# [Task objective]
Filter the data below down to the lines containing the string "genus", and copy each of those lines unchanged.

------ Input records

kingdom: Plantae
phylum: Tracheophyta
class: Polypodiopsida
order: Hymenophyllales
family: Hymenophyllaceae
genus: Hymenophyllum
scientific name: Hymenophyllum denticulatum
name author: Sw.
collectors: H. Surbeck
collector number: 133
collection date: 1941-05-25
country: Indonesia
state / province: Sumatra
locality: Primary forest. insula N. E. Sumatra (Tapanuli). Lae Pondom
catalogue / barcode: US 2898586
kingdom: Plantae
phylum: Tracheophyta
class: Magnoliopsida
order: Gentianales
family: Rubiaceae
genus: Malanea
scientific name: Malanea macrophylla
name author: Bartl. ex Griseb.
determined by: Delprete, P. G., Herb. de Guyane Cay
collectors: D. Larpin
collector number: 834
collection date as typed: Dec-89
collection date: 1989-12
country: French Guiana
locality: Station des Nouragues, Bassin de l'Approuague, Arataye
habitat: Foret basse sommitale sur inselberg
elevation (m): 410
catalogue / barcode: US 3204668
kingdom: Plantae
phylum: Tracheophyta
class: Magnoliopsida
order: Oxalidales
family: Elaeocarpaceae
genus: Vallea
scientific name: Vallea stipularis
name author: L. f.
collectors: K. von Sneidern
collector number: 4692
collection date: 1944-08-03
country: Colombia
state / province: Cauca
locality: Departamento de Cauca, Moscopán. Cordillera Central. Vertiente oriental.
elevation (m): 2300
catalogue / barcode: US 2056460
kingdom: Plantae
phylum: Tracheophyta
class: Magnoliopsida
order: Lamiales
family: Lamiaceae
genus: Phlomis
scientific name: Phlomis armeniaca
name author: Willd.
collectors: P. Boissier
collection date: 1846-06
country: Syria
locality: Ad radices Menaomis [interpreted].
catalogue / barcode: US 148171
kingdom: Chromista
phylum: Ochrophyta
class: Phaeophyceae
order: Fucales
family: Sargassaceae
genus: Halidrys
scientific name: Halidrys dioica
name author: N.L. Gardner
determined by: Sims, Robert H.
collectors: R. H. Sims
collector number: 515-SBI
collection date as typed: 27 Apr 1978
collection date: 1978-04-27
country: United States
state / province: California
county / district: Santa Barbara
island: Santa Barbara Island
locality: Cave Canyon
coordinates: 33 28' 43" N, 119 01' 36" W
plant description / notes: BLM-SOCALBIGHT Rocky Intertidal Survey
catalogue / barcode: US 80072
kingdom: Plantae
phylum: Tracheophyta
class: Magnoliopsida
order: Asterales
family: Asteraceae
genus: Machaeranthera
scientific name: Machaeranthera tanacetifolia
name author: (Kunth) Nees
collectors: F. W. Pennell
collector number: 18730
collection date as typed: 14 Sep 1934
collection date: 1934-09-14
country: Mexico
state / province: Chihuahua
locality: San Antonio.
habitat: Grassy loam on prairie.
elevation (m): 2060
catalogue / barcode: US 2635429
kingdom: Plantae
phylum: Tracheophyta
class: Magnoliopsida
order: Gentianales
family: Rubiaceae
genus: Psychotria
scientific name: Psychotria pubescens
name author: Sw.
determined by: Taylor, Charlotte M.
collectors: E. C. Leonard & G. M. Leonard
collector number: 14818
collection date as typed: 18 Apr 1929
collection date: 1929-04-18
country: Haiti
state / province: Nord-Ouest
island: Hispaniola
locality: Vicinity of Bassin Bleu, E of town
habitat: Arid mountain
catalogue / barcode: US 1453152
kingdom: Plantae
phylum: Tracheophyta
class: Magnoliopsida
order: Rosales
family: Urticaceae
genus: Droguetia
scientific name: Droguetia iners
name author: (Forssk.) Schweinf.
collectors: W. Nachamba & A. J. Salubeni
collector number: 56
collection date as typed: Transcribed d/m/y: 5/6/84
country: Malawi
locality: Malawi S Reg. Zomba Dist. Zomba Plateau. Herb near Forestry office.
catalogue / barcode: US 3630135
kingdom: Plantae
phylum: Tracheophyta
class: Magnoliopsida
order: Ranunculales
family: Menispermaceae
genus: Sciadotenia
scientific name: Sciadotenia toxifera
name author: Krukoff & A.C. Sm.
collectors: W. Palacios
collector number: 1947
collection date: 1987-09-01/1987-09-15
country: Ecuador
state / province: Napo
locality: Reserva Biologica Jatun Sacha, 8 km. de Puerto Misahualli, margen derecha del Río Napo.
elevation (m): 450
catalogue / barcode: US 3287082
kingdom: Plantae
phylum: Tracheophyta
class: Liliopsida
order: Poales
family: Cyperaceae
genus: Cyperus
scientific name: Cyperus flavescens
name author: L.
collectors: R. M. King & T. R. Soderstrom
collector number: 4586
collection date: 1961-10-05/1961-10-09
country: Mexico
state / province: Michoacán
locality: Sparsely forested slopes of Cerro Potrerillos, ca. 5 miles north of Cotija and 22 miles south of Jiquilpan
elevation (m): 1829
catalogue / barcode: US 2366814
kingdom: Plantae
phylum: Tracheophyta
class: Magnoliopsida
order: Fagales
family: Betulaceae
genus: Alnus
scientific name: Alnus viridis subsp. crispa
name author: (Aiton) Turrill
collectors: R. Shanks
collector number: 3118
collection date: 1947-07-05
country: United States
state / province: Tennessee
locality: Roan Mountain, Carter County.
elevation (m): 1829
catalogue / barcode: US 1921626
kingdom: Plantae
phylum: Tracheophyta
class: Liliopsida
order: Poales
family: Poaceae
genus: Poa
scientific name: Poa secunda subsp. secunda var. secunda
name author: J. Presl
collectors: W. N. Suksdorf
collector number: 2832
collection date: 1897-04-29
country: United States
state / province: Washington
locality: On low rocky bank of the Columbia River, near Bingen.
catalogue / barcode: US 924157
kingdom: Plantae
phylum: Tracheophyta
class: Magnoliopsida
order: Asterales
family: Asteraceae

------------

# [Task result]
genus: Hymenophyllum
genus: Malanea
genus: Vallea
genus: Phlomis
genus: Halidrys
genus: Machaeranthera
genus: Psychotria
genus: Droguetia
genus: Sciadotenia
genus: Cyperus
genus: Alnus
genus: Poa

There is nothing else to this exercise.